**Consigne**.
Reproduisez à l'identique les lignes du listing qui vont de celle contenant « seguinte, a seleção foi prorrogada para 31 de » jusqu'à la fin du listing, ces deux limites incluses.

**Données**.
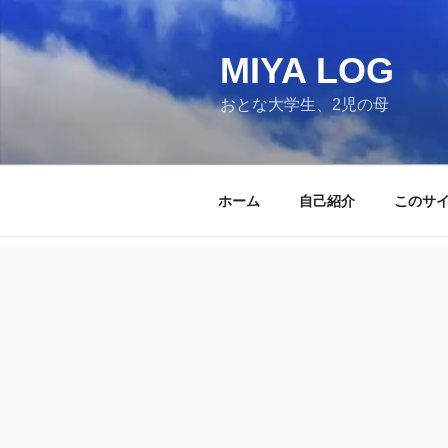
コ
ン
テ
MIYA LOG
ン
おとな大学生、2児の母
ツ
へ
ス
キ
ホーム
自己紹介
このサ
ッ
プ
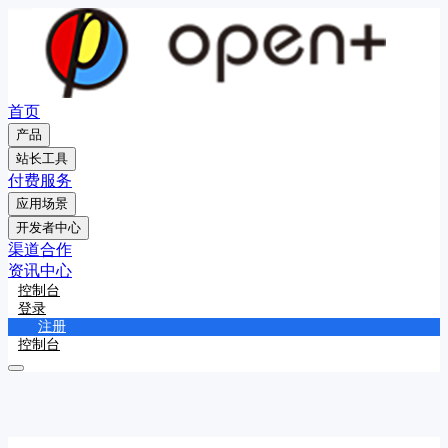
首页
产品
站长工具
付费服务
应用场景
开发者中心
渠道合作
资讯中心
控制台
登录
注册
控制台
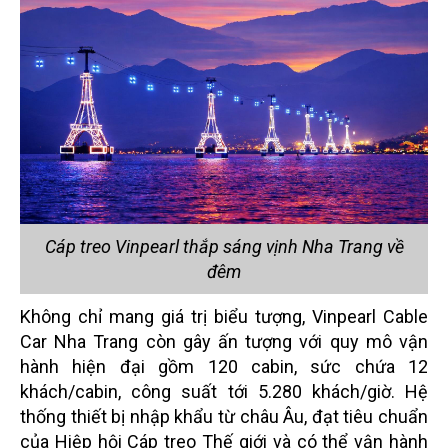
Cáp treo Vinpearl thắp sáng vịnh Nha Trang về
đêm
Không chỉ mang giá trị biểu tượng, Vinpearl Cable
Car Nha Trang còn gây ấn tượng với quy mô vận
hành hiện đại gồm 120 cabin, sức chứa 12
khách/cabin, công suất tới 5.280 khách/giờ. Hệ
thống thiết bị nhập khẩu từ châu Âu, đạt tiêu chuẩn
của Hiệp hội Cáp treo Thế giới và có thể vận hành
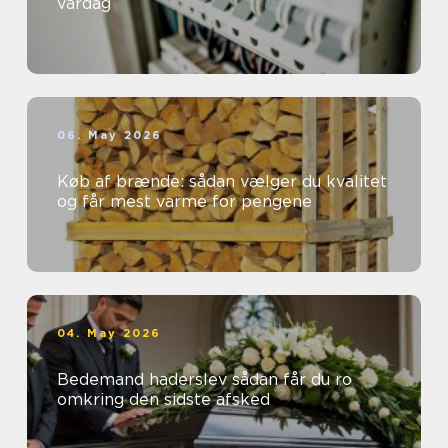
vardag
06. May 2026
Køb af brænde: sådan vælger du kvalitet
og får mest varme for pengene
04. May 2026
Bedemand haderslev sådan får du ro
omkring den sidste afsked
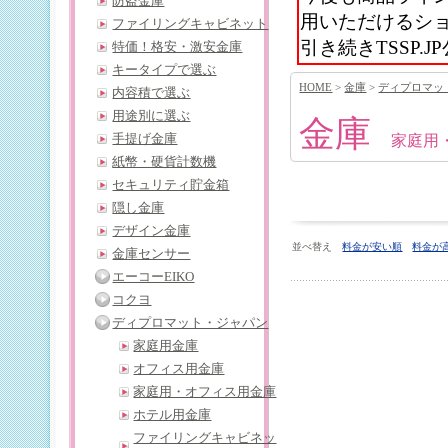
防盗金庫
用いただけるシ
ファイリングキャビネット
引き続きTSSP
特価！格安・激安金庫
キータイプで選ぶ
HOME
>
金庫
>
ディプロマッ
内容積で選ぶ
用途別に選ぶ
金庫
手提げ金庫
家庭用
紙幣・硬貨計数機
セキュリティ貯金箱
隠し金庫
デザイン金庫
並べ替え
料金が安い順
料金が
金庫センサー
エーコーEIKO
コクヨ
ディプロマット・ジャパン
家庭用金庫
オフィス用金庫
家庭用・オフィス用金庫
ホテル用金庫
ファイリングキャビネッ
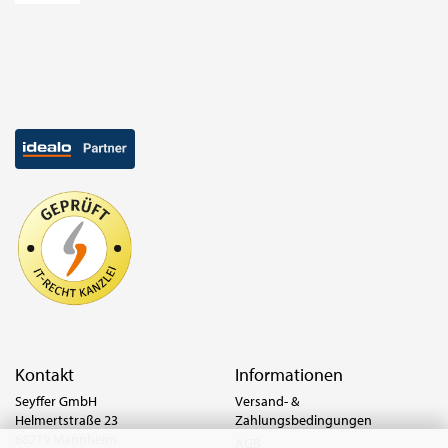
Kontakt
Informationen
Seyffer GmbH
Versand- &
Helmertstraße 23
Zahlungsbedingungen
68219 Mannheim
AGB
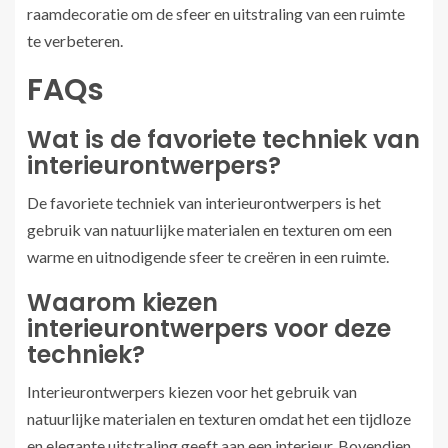
raamdecoratie om de sfeer en uitstraling van een ruimte
te verbeteren.
FAQs
Wat is de favoriete techniek van
interieurontwerpers?
De favoriete techniek van interieurontwerpers is het
gebruik van natuurlijke materialen en texturen om een
warme en uitnodigende sfeer te creëren in een ruimte.
Waarom kiezen
interieurontwerpers voor deze
techniek?
Interieurontwerpers kiezen voor het gebruik van
natuurlijke materialen en texturen omdat het een tijdloze
en elegante uitstraling geeft aan een interieur. Bovendien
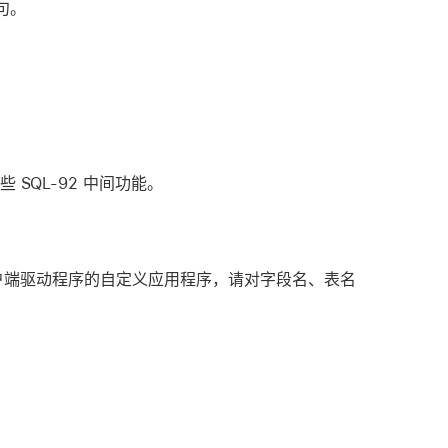
语句。
些 SQL-92 中间功能。
建使用客户端驱动程序的自定义应用程序，请对字段名、表名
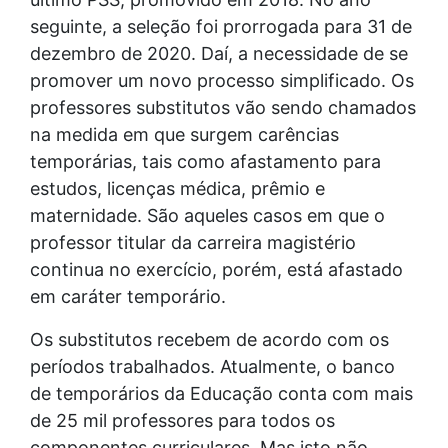
seguinte, a seleção foi prorrogada para 31 de
dezembro de 2020. Daí, a necessidade de se
promover um novo processo simplificado. Os
professores substitutos vão sendo chamados
na medida em que surgem carências
temporárias, tais como afastamento para
estudos, licenças médica, prêmio e
maternidade. São aqueles casos em que o
professor titular da carreira magistério
continua no exercício, porém, está afastado
em caráter temporário.
Os substitutos recebem de acordo com os
períodos trabalhados. Atualmente, o banco
de temporários da Educação conta com mais
de 25 mil professores para todos os
componentes curriculares. Mas isto não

**Résultat**.
seguinte, a seleção foi prorrogada para 31 de
dezembro de 2020. Daí, a necessidade de se
promover um novo processo simplificado. Os
professores substitutos vão sendo chamados
na medida em que surgem carências
temporárias, tais como afastamento para
estudos, licenças médica, prêmio e
maternidade. São aqueles casos em que o
professor titular da carreira magistério
continua no exercício, porém, está afastado
em caráter temporário.
Os substitutos recebem de acordo com os
períodos trabalhados. Atualmente, o banco
de temporários da Educação conta com mais
de 25 mil professores para todos os
componentes curriculares. Mas isto não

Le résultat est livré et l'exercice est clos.